Bagikan artikel ini :

Pelangi akan selalu muncul

Habakuk 1:1-4 - 2:1-5

Aku mau berdiri di tempat pengintaianku dan berdiri tegak di menara, aku mau meninjau dan menantikan apa yang akan difirmankan-Nya kepadaku, dan apa yang akan dijawab-Nya atas pengaduanku.
- Habakuk 2:1

Nabi Habakuk bingung dan geram melihat betapa banyak kejahatan di sekelilingnya. Betapa banyak tekanan dan kesusahan di sekelilingnya. Tuhan seakan tidak nampak, keberadaan-Nya dipertanyakan, serasa enggan untuk menolong umat-Nya. Ia pun berdoa dan berharap kapan Tuhan mau turun tangan, tolong jangan diam saja. Habakuk menuntut jawaban Tuhan, ia menantikan penjelasan Tuhan.

Saat mengunjungi jemaat yang divonis kanker serviks, hati saya teriris tak tahan melihatnya. Darah mengucur deras di malam pernikahan putrinya, ia pucat, tak berdaya di pembaringan. Suasana yang seharusnya penuh dengan harapan dan sukacita, berganti dengan banjir air mata dan kesedihan hati.

Kehidupan ini memang penuh jurang kepedihan dan jalan penderitaan yang berliku. Ada keluarga yang pergi berlibur untuk bersukacita bersama tetapi pulang membawa jasad anaknya. Ada orang baik ditekan, orang jahat dipuja, sepertinya tidak ada keadilan. Semua itu membuat kita bertanya, di manakah Tuhan yang katanya baik kepada orang-orang yang mengasihi-Nya? Tuhan nampak bisu dan tuli.
Bersama Habakuk kita menjerit, “Berapa lama lagi, TUHAN, aku berteriak, tetapi tidak Kaudengar... Mengapa Engkau memperlihatkan kepadaku kejahatan...? ... kekerasan ada di depan mataku” (Hab. 1:2-3). Habakuk mewakili kita semua, setelah menyampaikan protesnya, duduk dalam keheningan menunggu pertanggungjawaban Allah.

Hanya tersisa satu keyakinan yang dipegang erat oleh Habakuk, Tuhan tidak pernah jahat, Dia selalu ingin dan siap menolong umat-Nya. Keadaan masih membingungkan tapi iman Habakuk yang teguh menuntunnya perlahan melihat karya Tuhan di balik semua itu. Ia akhirnya bersorak sorak, beria-ria di dalam Tuhan karena Dia menyelamatkan. Habakuk bisa merasakan bahwa Tuhan-lah sumber kekuatannya (Hab. 3:18-19)

Bisakah di balik segala kebingungan kita dalam menantikan pertolongan Tuhan, dari segala penderitaan kita, ada keyakinan teguh bahwa Allah sedang merasa pedih - dan menangis - bersama kita?
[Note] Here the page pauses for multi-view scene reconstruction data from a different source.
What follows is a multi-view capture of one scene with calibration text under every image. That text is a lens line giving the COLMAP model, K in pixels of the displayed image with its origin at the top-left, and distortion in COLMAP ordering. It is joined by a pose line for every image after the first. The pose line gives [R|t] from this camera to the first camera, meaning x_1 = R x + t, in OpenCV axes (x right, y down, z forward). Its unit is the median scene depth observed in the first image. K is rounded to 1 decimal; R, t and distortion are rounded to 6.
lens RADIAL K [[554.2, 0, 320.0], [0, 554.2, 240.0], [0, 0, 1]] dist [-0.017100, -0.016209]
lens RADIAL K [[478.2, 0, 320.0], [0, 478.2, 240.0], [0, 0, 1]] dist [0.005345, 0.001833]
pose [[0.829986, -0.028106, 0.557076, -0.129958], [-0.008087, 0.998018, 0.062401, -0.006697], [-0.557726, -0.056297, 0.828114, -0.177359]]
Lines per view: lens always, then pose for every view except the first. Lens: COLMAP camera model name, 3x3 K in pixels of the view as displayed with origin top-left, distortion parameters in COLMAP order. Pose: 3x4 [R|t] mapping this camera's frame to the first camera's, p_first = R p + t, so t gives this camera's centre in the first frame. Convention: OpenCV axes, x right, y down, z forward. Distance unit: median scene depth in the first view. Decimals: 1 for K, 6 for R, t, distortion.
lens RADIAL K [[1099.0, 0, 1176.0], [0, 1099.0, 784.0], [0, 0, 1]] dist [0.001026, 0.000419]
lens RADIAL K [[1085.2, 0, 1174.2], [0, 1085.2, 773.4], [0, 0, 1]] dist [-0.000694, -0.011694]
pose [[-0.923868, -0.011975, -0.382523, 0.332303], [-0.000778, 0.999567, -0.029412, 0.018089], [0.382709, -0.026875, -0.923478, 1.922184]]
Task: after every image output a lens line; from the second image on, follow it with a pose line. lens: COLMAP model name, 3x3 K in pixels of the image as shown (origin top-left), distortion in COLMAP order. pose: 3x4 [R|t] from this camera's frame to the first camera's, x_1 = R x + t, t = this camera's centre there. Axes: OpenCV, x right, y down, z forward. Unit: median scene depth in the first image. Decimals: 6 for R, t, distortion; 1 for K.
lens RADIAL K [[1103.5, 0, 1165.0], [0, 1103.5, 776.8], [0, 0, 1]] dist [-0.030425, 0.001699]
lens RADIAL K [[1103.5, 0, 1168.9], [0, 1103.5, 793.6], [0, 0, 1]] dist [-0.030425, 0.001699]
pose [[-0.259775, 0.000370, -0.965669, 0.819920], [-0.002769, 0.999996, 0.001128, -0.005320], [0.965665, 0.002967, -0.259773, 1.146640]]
Kita diam-diam bertahan, diam-diam menderita, dan sabar menunggu. Sampai berapa lama biasanya kita sanggup menunggu hujan reda? Sampai kita bisa melihat pelangi, seiring cerahnya mentari muncul! Salam menanti pelangi.

Refleksi Diri:

  • Apa kepedihan dan penderitaan yang pernah/sedang Anda alami? Apakah Anda sudah berseru seperti Habakuk, kepada Tuhan memohon pertolongan-Nya?
  • Tuhan tidak pernah enggan menolong, Dia selalu siap menyelamatkan Anda. Bagaimana Anda menyakini hal ini?